If I’m a financial adviser or a plan sponsor, and I see that you answer all these questions rationally, the question then becomes, does this person’s set of preferences line up with what I believe is their best interest? If so—great—but if not, are there steps I can take from a plan design or educational perspective that will better align one’s preference with one’s best interest?
If a participant, on the other hand, displays a lot of inconsistency, we have to ask how we can help the individual better understand their own circumstances and their wants and needs. Then we can turn to aligning their rationality and their best interest.
Q: Do you think the movement of this thinking into the financial services mainstream will improve the defined contribution retirement system and lead to more retirement wealth?
There are a few observations we can make that would suggest improving economic rationality will boost retirement plan performance in general. I explain this by first noting that U.S. households with very similar demographic characteristics across metrics like age, location, yearly income and the number of family members—they tend to vary quite widely in terms of their current wealth and their perception of financial well-being or anticipated hardship in retirement.

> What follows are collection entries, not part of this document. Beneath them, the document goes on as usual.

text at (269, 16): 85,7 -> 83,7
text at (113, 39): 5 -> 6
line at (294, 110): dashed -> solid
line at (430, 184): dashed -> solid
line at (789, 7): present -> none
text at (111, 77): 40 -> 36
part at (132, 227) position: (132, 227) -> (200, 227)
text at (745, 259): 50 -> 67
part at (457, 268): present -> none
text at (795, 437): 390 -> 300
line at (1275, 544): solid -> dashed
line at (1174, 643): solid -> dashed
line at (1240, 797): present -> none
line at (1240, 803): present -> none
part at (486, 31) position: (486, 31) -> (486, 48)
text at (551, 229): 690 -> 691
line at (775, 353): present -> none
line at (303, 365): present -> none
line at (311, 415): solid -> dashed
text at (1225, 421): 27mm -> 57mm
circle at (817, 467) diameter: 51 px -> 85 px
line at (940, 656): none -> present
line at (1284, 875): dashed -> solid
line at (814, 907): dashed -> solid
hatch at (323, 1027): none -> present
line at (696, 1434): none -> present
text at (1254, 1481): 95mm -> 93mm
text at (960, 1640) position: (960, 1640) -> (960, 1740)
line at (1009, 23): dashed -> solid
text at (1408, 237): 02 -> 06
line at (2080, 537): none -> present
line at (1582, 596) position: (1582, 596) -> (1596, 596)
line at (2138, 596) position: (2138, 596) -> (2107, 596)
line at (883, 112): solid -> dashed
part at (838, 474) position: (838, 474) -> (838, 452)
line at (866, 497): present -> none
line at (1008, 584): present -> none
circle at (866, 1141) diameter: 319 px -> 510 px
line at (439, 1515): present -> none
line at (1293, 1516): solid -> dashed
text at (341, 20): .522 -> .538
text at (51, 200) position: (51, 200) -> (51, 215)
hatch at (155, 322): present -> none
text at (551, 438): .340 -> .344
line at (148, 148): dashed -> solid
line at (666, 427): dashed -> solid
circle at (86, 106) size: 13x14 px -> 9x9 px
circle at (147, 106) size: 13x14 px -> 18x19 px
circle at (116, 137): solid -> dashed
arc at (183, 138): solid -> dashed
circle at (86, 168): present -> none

The question is, then, how can we explain the wealth stratification when these families are working off the same income base and presumably are facing the same expense demands? Outside of academia people are satisfied to say one’s success in wealth accumulation will be determined by the quality of their financial decisions—in the end the people that make higher quality financial decisions will accumulate more wealth. This sounds like a good explanation—but academics like myself, we want to go deeper. What does it actually mean to make financial decisions that are of high quality?
It’s not a concept that is very well defined at present—not least because people have very different goals for how much money they would like to make and how much money they need to be “happy” or “successful.” The key insight we have found after running many of these risk and ambiguity analyses is that, even after we control for income levels and other important factors, our measure of economic rationality helps explain the wealth stratification in a way other factors can’t.
“The scientific way of saying this: ‘One standard deviation from the mean score of consistency with economic rationality in our experiments is associated with 15% more household wealth.’ In other words, the more consistency one displays in financial decision making, the better off we would expect them to be.”